Светлый фон

Спиридон никак не мог унять дрожь в руках-ногах. И чуял, как страшно устал. Будто не с птицей, а со зверем каким сражался!.. Сорвал пук мха, хорошенько утерся.

И наконец его охватила радость.

Есть! Свершилося! Оле! Вот его первая настоящая ловитва. Прежде он, конечно, в гоньбе за зверем али дичью участвовал, но вместех с отцом Василием со товарищи. А тут он сам. И ведь от исхода этой ловитвы живот его зависел. Грибы грибами, ягоды ягодами, а настоящая ядь – вот она. И он поднял глухаря за лапы. Чермным бисером заструилась кровь на белые мхи. Добыча была увесистой.

Выходит, не зря он остался в этом бору. Эх!.. Оле!
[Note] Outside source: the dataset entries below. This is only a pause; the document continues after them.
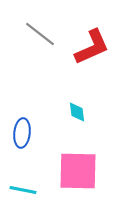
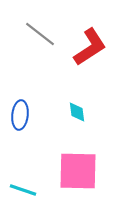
red L-shape: moved 2 px left; rotated 9 degrees counterclockwise
blue ellipse: moved 2 px left, 18 px up
cyan line: rotated 8 degrees clockwise
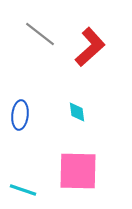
red L-shape: rotated 9 degrees counterclockwise
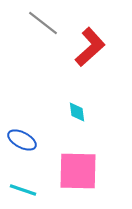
gray line: moved 3 px right, 11 px up
blue ellipse: moved 2 px right, 25 px down; rotated 68 degrees counterclockwise
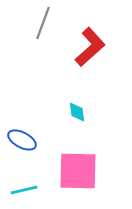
gray line: rotated 72 degrees clockwise
cyan line: moved 1 px right; rotated 32 degrees counterclockwise
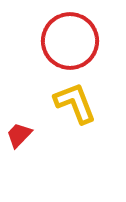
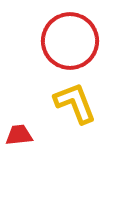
red trapezoid: rotated 40 degrees clockwise
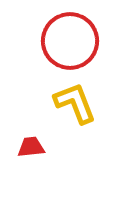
red trapezoid: moved 12 px right, 12 px down
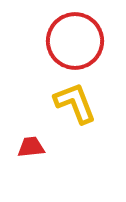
red circle: moved 5 px right
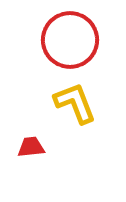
red circle: moved 5 px left, 1 px up
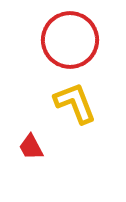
red trapezoid: rotated 112 degrees counterclockwise
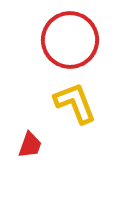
red trapezoid: moved 1 px left, 2 px up; rotated 132 degrees counterclockwise
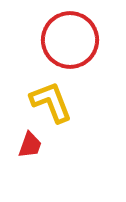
yellow L-shape: moved 24 px left, 1 px up
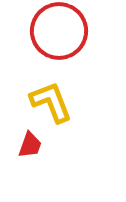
red circle: moved 11 px left, 9 px up
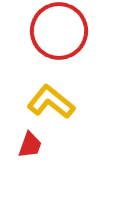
yellow L-shape: rotated 30 degrees counterclockwise
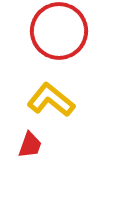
yellow L-shape: moved 2 px up
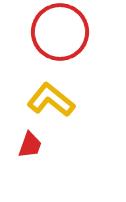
red circle: moved 1 px right, 1 px down
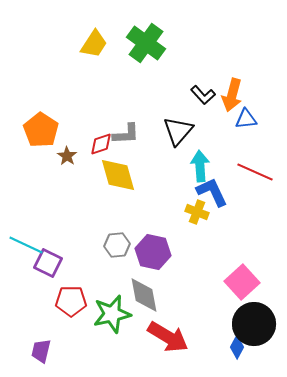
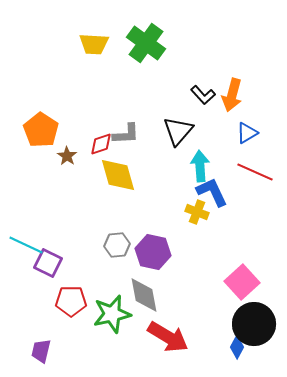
yellow trapezoid: rotated 60 degrees clockwise
blue triangle: moved 1 px right, 14 px down; rotated 25 degrees counterclockwise
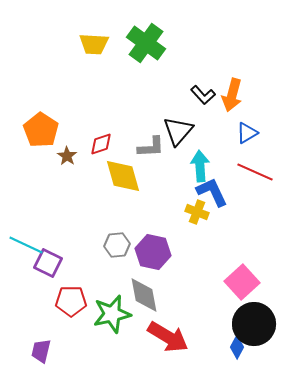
gray L-shape: moved 25 px right, 13 px down
yellow diamond: moved 5 px right, 1 px down
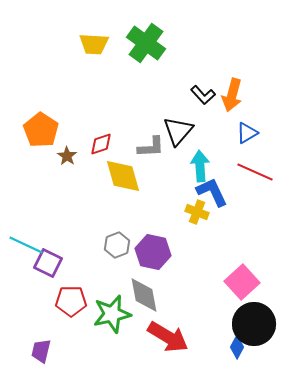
gray hexagon: rotated 15 degrees counterclockwise
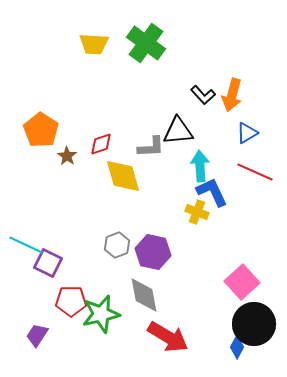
black triangle: rotated 44 degrees clockwise
green star: moved 11 px left
purple trapezoid: moved 4 px left, 16 px up; rotated 20 degrees clockwise
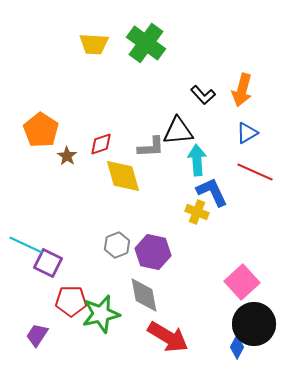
orange arrow: moved 10 px right, 5 px up
cyan arrow: moved 3 px left, 6 px up
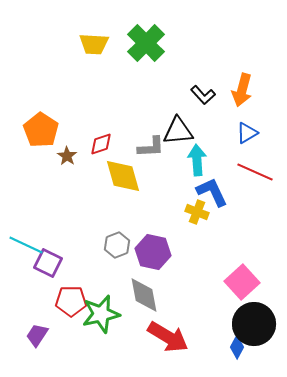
green cross: rotated 9 degrees clockwise
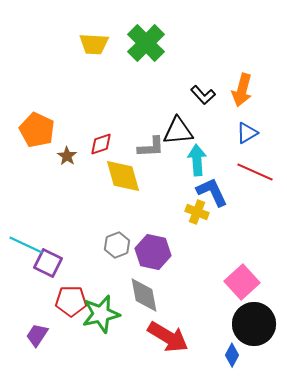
orange pentagon: moved 4 px left; rotated 8 degrees counterclockwise
blue diamond: moved 5 px left, 8 px down
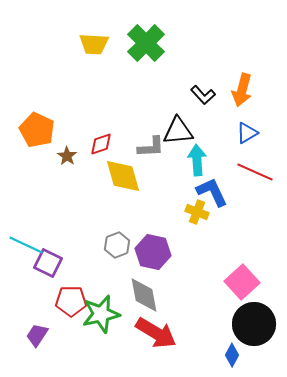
red arrow: moved 12 px left, 4 px up
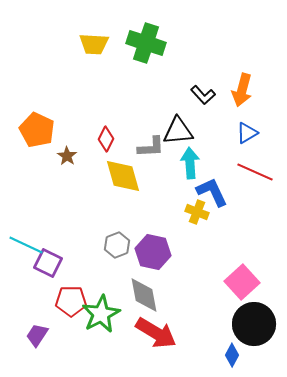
green cross: rotated 27 degrees counterclockwise
red diamond: moved 5 px right, 5 px up; rotated 45 degrees counterclockwise
cyan arrow: moved 7 px left, 3 px down
green star: rotated 15 degrees counterclockwise
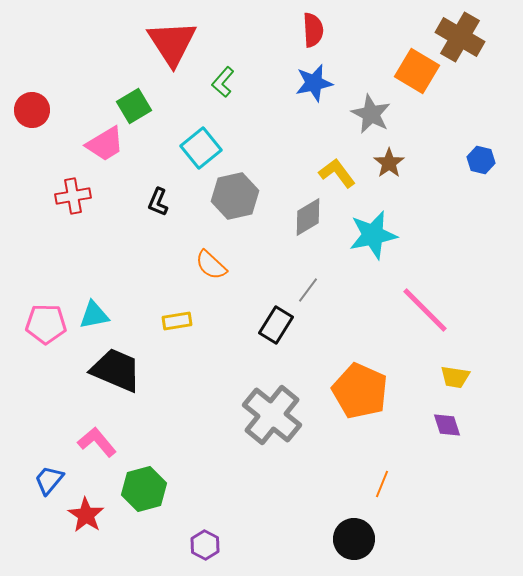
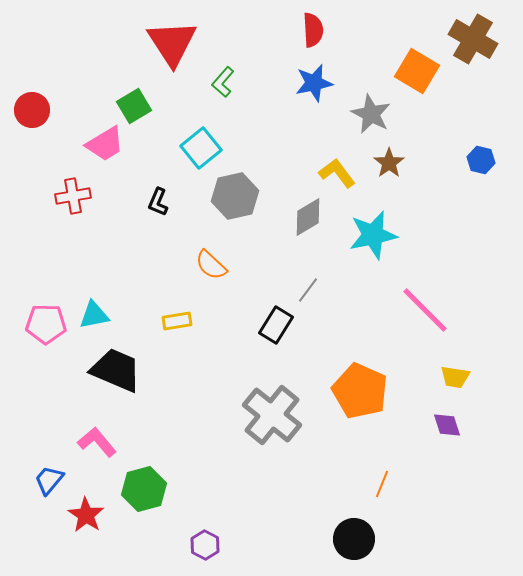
brown cross: moved 13 px right, 2 px down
Токмо одно его озаботило позднее, когда уже ощипал глухаря, порезал и опустил в котел с водой над костром, одно: направление речушки. Он прикидывал отсюда, куда она течет, и понимал, что не туда, не к Серебряному мосту Ефрема Дымко. А к Ефрему ему хотелось попасть больше всего. От пустынника того исходило говение[353]. Бысть он легок и светел и зело умен. Таких-то мнихов Спиридон и не встречал более. Леонтий, может, немного был на него похож, но – тяжелее, темнее. А Ефрем бысть премудрый. Около него отрок и чувствовал себя по-другому. Вычение[354] пройти иконы те резать, лес Оковский ведать. В Ефреме не было страху. Да пожалуй, и от Стефана что-то в нем было, вот некая нутряная улыбка, веселость. Но без Стефановой жесточи. Будто они и были братьями.

…И он вдруг ясно уразумел, что Ефрем бысть обречен на погибель, еже бы не бер тот черный с башкой-валуном.

Но и при мысли о Хорте с дедом охватывала желя. Яко убо? Промеж себя те не могли примириться, а он, Спиридон, сын Васильев, тянулся и к тем, и к этому?..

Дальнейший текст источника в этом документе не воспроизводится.